## [The problem]
Reproduce the text of every record below line for line, keeping each character unchanged.

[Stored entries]
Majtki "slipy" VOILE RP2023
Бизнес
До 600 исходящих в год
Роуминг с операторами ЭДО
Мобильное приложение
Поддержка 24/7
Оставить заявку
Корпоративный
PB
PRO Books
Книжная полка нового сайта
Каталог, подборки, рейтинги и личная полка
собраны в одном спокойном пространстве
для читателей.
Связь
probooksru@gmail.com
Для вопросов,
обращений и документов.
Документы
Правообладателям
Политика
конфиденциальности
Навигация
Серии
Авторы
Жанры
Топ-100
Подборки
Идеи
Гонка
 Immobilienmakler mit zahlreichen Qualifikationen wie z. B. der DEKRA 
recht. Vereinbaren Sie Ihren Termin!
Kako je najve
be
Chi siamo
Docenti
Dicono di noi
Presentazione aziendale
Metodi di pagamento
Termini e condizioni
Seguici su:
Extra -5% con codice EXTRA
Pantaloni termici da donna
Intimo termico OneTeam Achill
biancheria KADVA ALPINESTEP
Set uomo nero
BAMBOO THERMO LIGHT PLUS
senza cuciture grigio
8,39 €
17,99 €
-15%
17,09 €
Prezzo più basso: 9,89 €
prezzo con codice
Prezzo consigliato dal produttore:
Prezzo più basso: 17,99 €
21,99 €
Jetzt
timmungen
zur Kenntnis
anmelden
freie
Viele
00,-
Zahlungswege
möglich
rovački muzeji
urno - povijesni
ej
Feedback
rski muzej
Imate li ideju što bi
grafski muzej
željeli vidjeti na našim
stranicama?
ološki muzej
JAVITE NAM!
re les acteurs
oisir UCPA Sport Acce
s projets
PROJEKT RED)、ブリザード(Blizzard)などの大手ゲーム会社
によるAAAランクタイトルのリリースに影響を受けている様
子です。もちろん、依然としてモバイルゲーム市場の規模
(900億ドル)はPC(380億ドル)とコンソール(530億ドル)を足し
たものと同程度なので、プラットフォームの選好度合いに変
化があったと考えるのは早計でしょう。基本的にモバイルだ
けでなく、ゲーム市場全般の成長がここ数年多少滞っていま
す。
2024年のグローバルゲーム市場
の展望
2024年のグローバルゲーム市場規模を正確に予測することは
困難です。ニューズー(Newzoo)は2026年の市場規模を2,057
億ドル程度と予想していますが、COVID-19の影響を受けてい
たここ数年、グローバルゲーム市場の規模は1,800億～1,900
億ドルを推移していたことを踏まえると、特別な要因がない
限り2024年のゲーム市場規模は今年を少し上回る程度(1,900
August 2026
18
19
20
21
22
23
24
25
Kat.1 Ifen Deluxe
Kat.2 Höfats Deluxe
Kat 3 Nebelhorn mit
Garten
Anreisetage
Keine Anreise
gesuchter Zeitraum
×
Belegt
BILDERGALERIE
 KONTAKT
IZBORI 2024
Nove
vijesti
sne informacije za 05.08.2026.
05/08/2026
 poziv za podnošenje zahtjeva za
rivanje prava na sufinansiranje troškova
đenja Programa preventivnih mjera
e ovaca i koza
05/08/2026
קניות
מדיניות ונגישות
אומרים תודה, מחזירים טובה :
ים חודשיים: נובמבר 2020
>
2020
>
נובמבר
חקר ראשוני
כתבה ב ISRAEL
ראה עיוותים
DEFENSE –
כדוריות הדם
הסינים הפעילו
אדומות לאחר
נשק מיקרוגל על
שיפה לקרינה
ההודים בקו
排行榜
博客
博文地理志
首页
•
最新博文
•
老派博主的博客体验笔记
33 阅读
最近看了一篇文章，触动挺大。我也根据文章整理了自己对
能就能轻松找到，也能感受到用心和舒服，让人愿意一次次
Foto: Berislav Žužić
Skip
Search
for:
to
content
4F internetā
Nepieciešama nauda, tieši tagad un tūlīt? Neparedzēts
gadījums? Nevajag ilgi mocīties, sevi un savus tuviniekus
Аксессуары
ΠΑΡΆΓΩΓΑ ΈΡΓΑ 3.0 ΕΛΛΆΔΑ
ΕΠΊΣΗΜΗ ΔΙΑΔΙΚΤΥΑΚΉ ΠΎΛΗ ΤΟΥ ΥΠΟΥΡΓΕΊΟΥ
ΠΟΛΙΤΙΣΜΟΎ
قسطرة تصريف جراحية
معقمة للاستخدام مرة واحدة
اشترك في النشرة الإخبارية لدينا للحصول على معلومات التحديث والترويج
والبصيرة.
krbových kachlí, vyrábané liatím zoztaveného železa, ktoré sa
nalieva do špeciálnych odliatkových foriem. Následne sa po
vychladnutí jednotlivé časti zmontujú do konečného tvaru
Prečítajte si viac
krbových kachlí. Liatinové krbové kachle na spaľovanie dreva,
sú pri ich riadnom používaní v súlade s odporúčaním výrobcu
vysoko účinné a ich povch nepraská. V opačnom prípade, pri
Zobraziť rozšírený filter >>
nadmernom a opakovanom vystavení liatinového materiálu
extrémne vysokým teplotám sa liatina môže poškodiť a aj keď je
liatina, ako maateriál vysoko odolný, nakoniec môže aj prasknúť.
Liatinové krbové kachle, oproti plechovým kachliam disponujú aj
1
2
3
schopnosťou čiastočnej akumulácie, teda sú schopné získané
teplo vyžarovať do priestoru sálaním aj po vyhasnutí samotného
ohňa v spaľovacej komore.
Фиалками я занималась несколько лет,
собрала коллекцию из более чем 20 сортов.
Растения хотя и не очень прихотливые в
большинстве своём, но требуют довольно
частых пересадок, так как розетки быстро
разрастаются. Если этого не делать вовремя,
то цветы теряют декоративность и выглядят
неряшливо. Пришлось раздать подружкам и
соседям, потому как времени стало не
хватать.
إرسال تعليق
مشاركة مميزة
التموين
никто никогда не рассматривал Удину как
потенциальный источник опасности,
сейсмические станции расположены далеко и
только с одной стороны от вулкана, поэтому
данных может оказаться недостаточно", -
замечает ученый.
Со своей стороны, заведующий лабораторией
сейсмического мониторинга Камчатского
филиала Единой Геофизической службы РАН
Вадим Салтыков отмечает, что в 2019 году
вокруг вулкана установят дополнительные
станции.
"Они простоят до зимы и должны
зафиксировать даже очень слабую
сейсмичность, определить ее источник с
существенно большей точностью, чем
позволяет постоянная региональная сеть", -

## [Problem solution]
Majtki "slipy" VOILE RP2023
Бизнес
До 600 исходящих в год
Роуминг с операторами ЭДО
Мобильное приложение
Поддержка 24/7
Оставить заявку
Корпоративный
PB
PRO Books
Книжная полка нового сайта
Каталог, подборки, рейтинги и личная полка
собраны в одном спокойном пространстве
для читателей.
Связь
probooksru@gmail.com
Для вопросов,
обращений и документов.
Документы
Правообладателям
Политика
конфиденциальности
Навигация
Серии
Авторы
Жанры
Топ-100
Подборки
Идеи
Гонка
 Immobilienmakler mit zahlreichen Qualifikationen wie z. B. der DEKRA 
recht. Vereinbaren Sie Ihren Termin!
Kako je najve
be
Chi siamo
Docenti
Dicono di noi
Presentazione aziendale
Metodi di pagamento
Termini e condizioni
Seguici su:
Extra -5% con codice EXTRA
Pantaloni termici da donna
Intimo termico OneTeam Achill
biancheria KADVA ALPINESTEP
Set uomo nero
BAMBOO THERMO LIGHT PLUS
senza cuciture grigio
8,39 €
17,99 €
-15%
17,09 €
Prezzo più basso: 9,89 €
prezzo con codice
Prezzo consigliato dal produttore:
Prezzo più basso: 17,99 €
21,99 €
Jetzt
timmungen
zur Kenntnis
anmelden
freie
Viele
00,-
Zahlungswege
möglich
rovački muzeji
urno - povijesni
ej
Feedback
rski muzej
Imate li ideju što bi
grafski muzej
željeli vidjeti na našim
stranicama?
ološki muzej
JAVITE NAM!
re les acteurs
oisir UCPA Sport Acce
s projets
PROJEKT RED)、ブリザード(Blizzard)などの大手ゲーム会社
によるAAAランクタイトルのリリースに影響を受けている様
子です。もちろん、依然としてモバイルゲーム市場の規模
(900億ドル)はPC(380億ドル)とコンソール(530億ドル)を足し
たものと同程度なので、プラットフォームの選好度合いに変
化があったと考えるのは早計でしょう。基本的にモバイルだ
けでなく、ゲーム市場全般の成長がここ数年多少滞っていま
す。
2024年のグローバルゲーム市場
の展望
2024年のグローバルゲーム市場規模を正確に予測することは
困難です。ニューズー(Newzoo)は2026年の市場規模を2,057
億ドル程度と予想していますが、COVID-19の影響を受けてい
たここ数年、グローバルゲーム市場の規模は1,800億～1,900
億ドルを推移していたことを踏まえると、特別な要因がない
限り2024年のゲーム市場規模は今年を少し上回る程度(1,900
August 2026
18
19
20
21
22
23
24
25
Kat.1 Ifen Deluxe
Kat.2 Höfats Deluxe
Kat 3 Nebelhorn mit
Garten
Anreisetage
Keine Anreise
gesuchter Zeitraum
×
Belegt
BILDERGALERIE
 KONTAKT
IZBORI 2024
Nove
vijesti
sne informacije za 05.08.2026.
05/08/2026
 poziv za podnošenje zahtjeva za
rivanje prava na sufinansiranje troškova
đenja Programa preventivnih mjera
e ovaca i koza
05/08/2026
קניות
מדיניות ונגישות
אומרים תודה, מחזירים טובה :
ים חודשיים: נובמבר 2020
>
2020
>
נובמבר
חקר ראשוני
כתבה ב ISRAEL
ראה עיוותים
DEFENSE –
כדוריות הדם
הסינים הפעילו
אדומות לאחר
נשק מיקרוגל על
שיפה לקרינה
ההודים בקו
排行榜
博客
博文地理志
首页
•
最新博文
•
老派博主的博客体验笔记
33 阅读
最近看了一篇文章，触动挺大。我也根据文章整理了自己对
能就能轻松找到，也能感受到用心和舒服，让人愿意一次次
Foto: Berislav Žužić
Skip
Search
for:
to
content
4F internetā
Nepieciešama nauda, tieši tagad un tūlīt? Neparedzēts
gadījums? Nevajag ilgi mocīties, sevi un savus tuviniekus
Аксессуары
ΠΑΡΆΓΩΓΑ ΈΡΓΑ 3.0 ΕΛΛΆΔΑ
ΕΠΊΣΗΜΗ ΔΙΑΔΙΚΤΥΑΚΉ ΠΎΛΗ ΤΟΥ ΥΠΟΥΡΓΕΊΟΥ
ΠΟΛΙΤΙΣΜΟΎ
قسطرة تصريف جراحية
معقمة للاستخدام مرة واحدة
اشترك في النشرة الإخبارية لدينا للحصول على معلومات التحديث والترويج
والبصيرة.
krbových kachlí, vyrábané liatím zoztaveného železa, ktoré sa
nalieva do špeciálnych odliatkových foriem. Následne sa po
vychladnutí jednotlivé časti zmontujú do konečného tvaru
Prečítajte si viac
krbových kachlí. Liatinové krbové kachle na spaľovanie dreva,
sú pri ich riadnom používaní v súlade s odporúčaním výrobcu
vysoko účinné a ich povch nepraská. V opačnom prípade, pri
Zobraziť rozšírený filter >>
nadmernom a opakovanom vystavení liatinového materiálu
extrémne vysokým teplotám sa liatina môže poškodiť a aj keď je
liatina, ako maateriál vysoko odolný, nakoniec môže aj prasknúť.
Liatinové krbové kachle, oproti plechovým kachliam disponujú aj
1
2
3
schopnosťou čiastočnej akumulácie, teda sú schopné získané
teplo vyžarovať do priestoru sálaním aj po vyhasnutí samotného
ohňa v spaľovacej komore.
Фиалками я занималась несколько лет,
собрала коллекцию из более чем 20 сортов.
Растения хотя и не очень прихотливые в
большинстве своём, но требуют довольно
частых пересадок, так как розетки быстро
разрастаются. Если этого не делать вовремя,
то цветы теряют декоративность и выглядят
неряшливо. Пришлось раздать подружкам и
соседям, потому как времени стало не
хватать.
إرسال تعليق
مشاركة مميزة
التموين
никто никогда не рассматривал Удину как
потенциальный источник опасности,
сейсмические станции расположены далеко и
только с одной стороны от вулкана, поэтому
данных может оказаться недостаточно", -
замечает ученый.
Со своей стороны, заведующий лабораторией
сейсмического мониторинга Камчатского
филиала Единой Геофизической службы РАН
Вадим Салтыков отмечает, что в 2019 году
вокруг вулкана установят дополнительные
станции.
"Они простоят до зимы и должны
зафиксировать даже очень слабую
сейсмичность, определить ее источник с
существенно большей точностью, чем
позволяет постоянная региональная сеть", -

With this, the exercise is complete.